# EXERCISE INSTRUCTIONS
Reproduce word for word the part of the thread on clearing ice and snow that runs from "So the real" up to and including "Elon Musk flamethrowers.....".

# EXCERPT TO READ
____________________

# Clearing Ice and Snow



## 99cents (Aug 20, 2012)

Drive down the freeway.


----------



## eddy current (Feb 28, 2009)

Snow roof rake works well. Every big snowfall I would remove the ladders, rake the roof, then put the ladders back. PIA but leaving it up there is worse when you need to bring a ladder into a nice office but it’s covered in ice and snow


----------



## Navyguy (Mar 15, 2010)

I don't have ladder on my high roof. On the standard truck I take the ladders off if there is going to be a lot of snow and leave them in the shop.

Once most of the snow is gone, then I put them back on. Not 100% perfect solution...

Which leads to a whole new conversation about ladder maintenance and how you stop them from fading so bad over the years.

Cheers
John


----------



## JMP Electric (Jul 26, 2018)

So the real answer is for me to stop being so lazy and take the ladders down. Which is a fair assesment. I have a drop down rack on one side, not so bad, the other side is the pain with a 10 and a 12 tied stacked. I was hoping someone would suggest something like one of those Elon Musk flamethrowers.....


----------



## emtnut (Mar 1, 2015)

Or just park inside a heated garage :biggrin:


----------



## daveEM (Nov 18, 2012)

Car wash.


----------



## eddy current (Feb 28, 2009)

Navyguy said:


> Which leads to a whole new conversation about ladder maintenance and how you stop them from fading so bad over the years.
> 
> Cheers
> John


If they stay on the roof outside, there is no fix. Just have to bite the bullet and replace them more often than ladders that live inside.


----------



## CoolWill (Jan 5, 2019)

____________________

# ENTRIES SHOWN
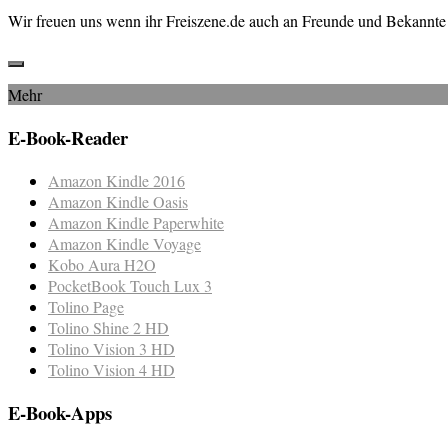
Wir freuen uns wenn ihr Freiszene.de auch an Freunde und Bekannte 
Mehr
E-Book-Reader
Amazon Kindle 2016
Amazon Kindle Oasis
Amazon Kindle Paperwhite
Amazon Kindle Voyage
Kobo Aura H2O
PocketBook Touch Lux 3
Tolino Page
Tolino Shine 2 HD
Tolino Vision 3 HD
Tolino Vision 4 HD
E-Book-Apps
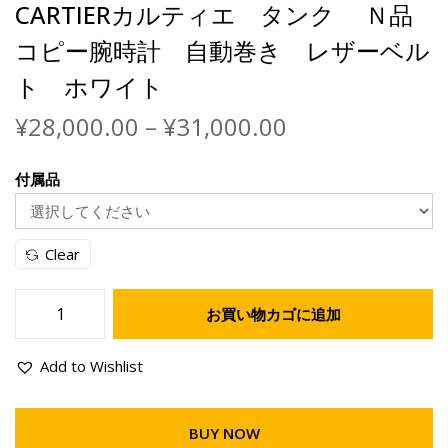
CARTIERカルティエ タンク Ｎ品
コピー腕時計 自動巻き レザーベル
ト ホワイト
¥
28,000.00
–
¥
31,000.00
付属品
Clear
お買い物カゴに追加
Add to Wishlist
BUY NOW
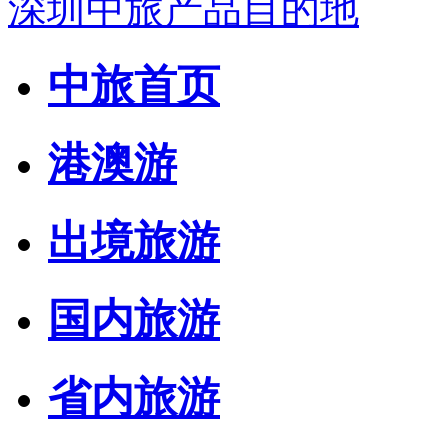
深圳中旅产品目的地
中旅首页
港澳游
出境旅游
国内旅游
省内旅游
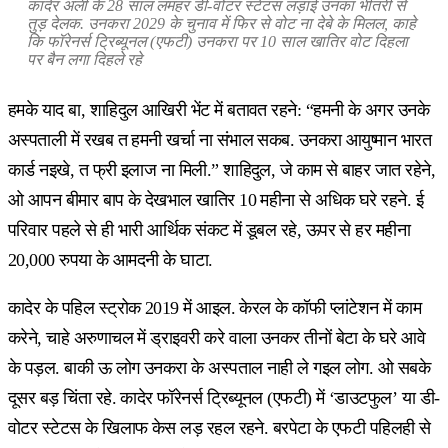
कादेर अली के 28 साल लमहर डी-वोटर स्टेटस लड़ाई उनका भीतरी से
तुड़ देलक. उनकरा 2029 के चुनाव में फिर से वोट ना देबे के मिलल, काहे
कि फॉरेनर्स ट्रिब्यूनल (एफटी) उनकरा पर 10 साल खातिर वोट दिहला
पर बैन लगा दिहले रहे
हमके याद बा, शाहिदुल आखिरी भेंट में बतावत रहने: “हमनी के अगर उनके
अस्पताली में रखब त हमनी खर्चा ना संभाल सकब. उनकरा आयुष्मान भारत
कार्ड नइखे, त फ्री इलाज ना मिली.” शाहिदुल, जे काम से बाहर जात रहेने,
ओ आपन बीमार बाप के देखभाल खातिर 10 महीना से अधिक घरे रहने. ई
परिवार पहले से ही भारी आर्थिक संकट में डूबल रहे, ऊपर से हर महीना
20,000 रुपया के आमदनी के घाटा.
कादेर के पहिल स्ट्रोक 2019 में आइल. केरल के कॉफी प्लांटेशन में काम
करेने, चाहे अरुणाचल में ड्राइवरी करे वाला उनकर तीनों बेटा के घरे आवे
के पड़ल. बाकी ऊ लोग उनकरा के अस्पताल नाही ले गइल लोग. ओ सबके
दूसर बड़ चिंता रहे. कादेर फॉरेनर्स ट्रिब्यूनल (एफटी) में ‘डाउटफुल’ या डी-
वोटर स्टेटस के खिलाफ केस लड़ रहल रहने. बरपेटा के एफटी पहिलही से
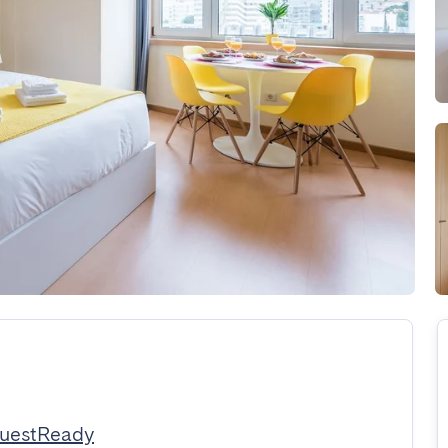
GuestReady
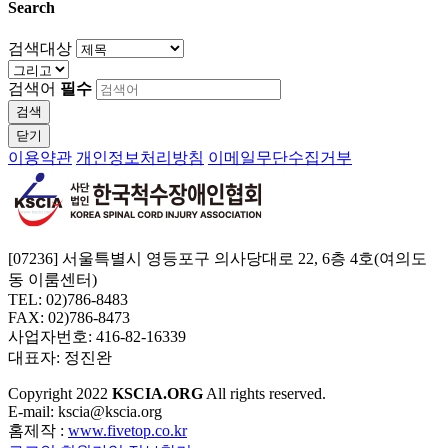
Search
검색대상
검색어
필수
검색
닫기
이용약관
개인정보처리방침
이메일무단수집거부
[07236] 서울특별시 영등포구 의사당대로 22, 6층 4호(여의도
동 이룸센터)
TEL: 02)786-8483
FAX: 02)786-8473
사업자번호: 416-82-16339
대표자: 정진완
Copyright
2022
KSCIA.ORG
All rights reserved.
E-mail: kscia@kscia.org
홈제작 :
www.fivetop.co.kr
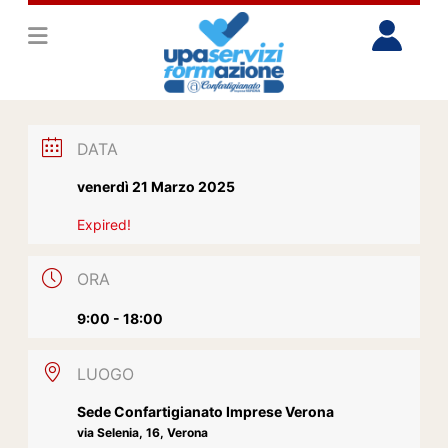
DATA
venerdì 21 Marzo 2025
Expired!
ORA
9:00 - 18:00
LUOGO
Sede Confartigianato Imprese Verona
via Selenia, 16, Verona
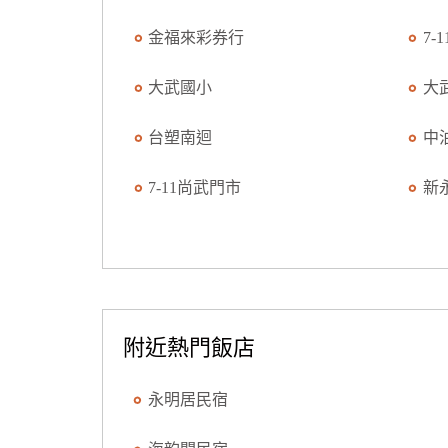
金福來彩券行
7-
大武國小
大
台塑南迴
中
7-11尚武門市
新
附近熱門飯店
永明居民宿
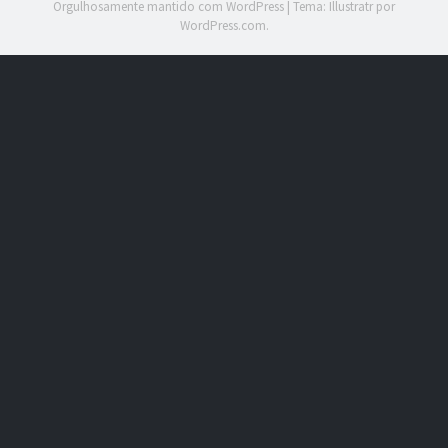
Orgulhosamente mantido com WordPress
|
Tema: Illustratr por
WordPress.com
.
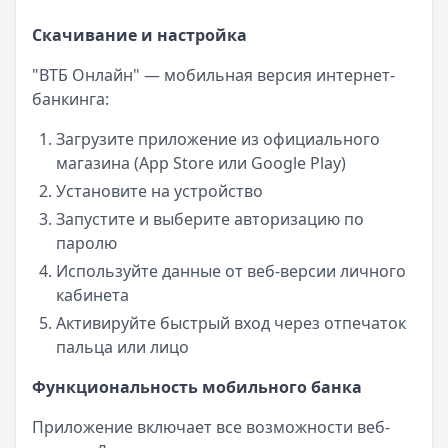
Скачивание и настройка
"ВТБ Онлайн" — мобильная версия интернет-
банкинга:
Загрузите приложение из официального
магазина (App Store или Google Play)
Установите на устройство
Запустите и выберите авторизацию по
паролю
Используйте данные от веб-версии личного
кабинета
Активируйте быстрый вход через отпечаток
пальца или лицо
Функциональность мобильного банка
Приложение включает все возможности веб-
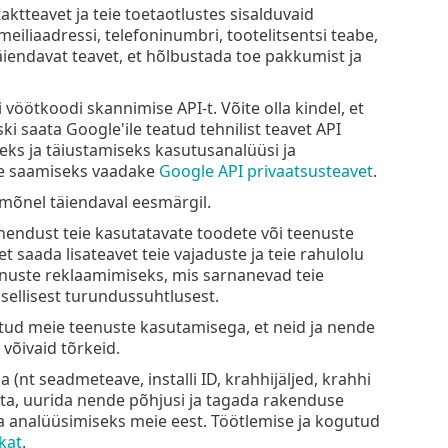
taktteavet ja teie toetaotlustes sisalduvaid
eiliaadressi, telefoninumbri, tootelitsentsi teabe,
täiendavat teavet, et hõlbustada toe pakkumist ja
öötkoodi skannimise API-t. Võite olla kindel, et
ki saata Google'ile teatud tehnilist teavet API
eks ja täiustamiseks kasutusanalüüsi ja
be saamiseks vaadake
Google API privaatsusteavet
.
õnel täiendaval eesmärgil.
hendust teie kasutatavate toodete või teenuste
 saada lisateavet teie vajaduste ja teie rahulolu
enuste reklaamimiseks, mis sarnanevad teie
 sellisest turundussuhtlusest.
tud meie teenuste kasutamisega, et neid ja nende
võivaid tõrkeid.
nt seadmeteave, installi ID, krahhijäljed, krahhi
ta, uurida nende põhjusi ja tagada rakenduse
 analüüsimiseks meie eest. Töötlemise ja kogutud
kat
.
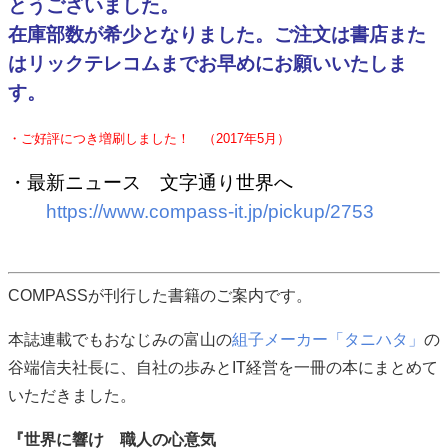
とうございました。
在庫部数が希少となりました。ご注文は書店また
はリックテレコムまでお早めにお願いいたしま
す。
・ご好評につき増刷しました！ （2017年5月）
・最新ニュース 文字通り世界へ
https://www.compass-it.jp/pickup/2753
COMPASSが刊行した書籍のご案内です。
本誌連載でもおなじみの富山の
組子メーカー「タニハタ」
の
谷端信夫社長に、自社の歩みとIT経営を一冊の本にまとめて
いただきました。
『世界に響け 職人の心意気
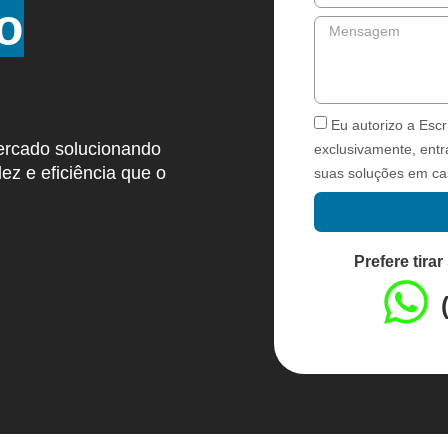
to
Eu autorizo a Escri
ercado solucionando
exclusivamente, entr
ez e eficiência que o
suas soluções em ca
Prefere tir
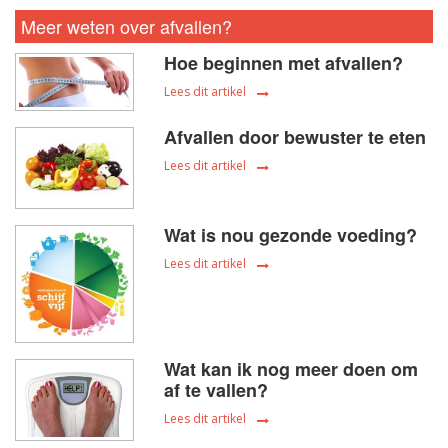
Meer weten over afvallen?
Hoe beginnen met afvallen?
Lees dit artikel
Afvallen door bewuster te eten
Lees dit artikel
Wat is nou gezonde voeding?
Lees dit artikel
Wat kan ik nog meer doen om
af te vallen?
Lees dit artikel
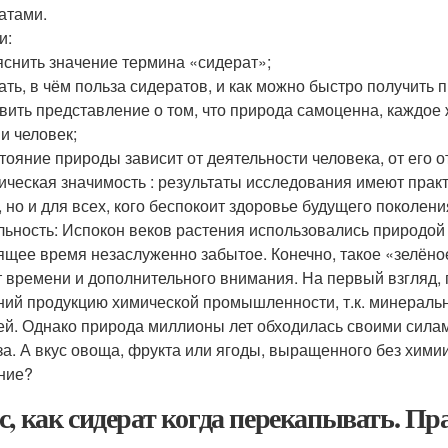
атами.
и:
снить значение термина «сидерат»;
ать, в чём польза сидератов, и как можно быстро получить 
вить представление о том, что природа самоценна, каждое
 и человек;
тояние природы зависит от деятельности человека, от его о
ическая значимость : результаты исследования имеют практ
, но и для всех, кого беспокоит здоровье будущего поколени
льность: Испокон веков растения использовались природой 
ящее время незаслуженно забытое. Конечно, такое «зелёно
т времени и дополнительного внимания. На первый взгляд,
ний продукцию химической промышленности, т.к. минеральн
ей. Однако природа миллионы лет обходилась своими силам
за. А вкус овоща, фрукта или ягоды, выращенного без химии
ние?
с, как сидерат когда перекапывать. Пр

____________________

# SOLUTION TO THIS TASK
So the real answer is for me to stop being so lazy and take the ladders down. Which is a fair assesment. I have a drop down rack on one side, not so bad, the other side is the pain with a 10 and a 12 tied stacked. I was hoping someone would suggest something like one of those Elon Musk flamethrowers.....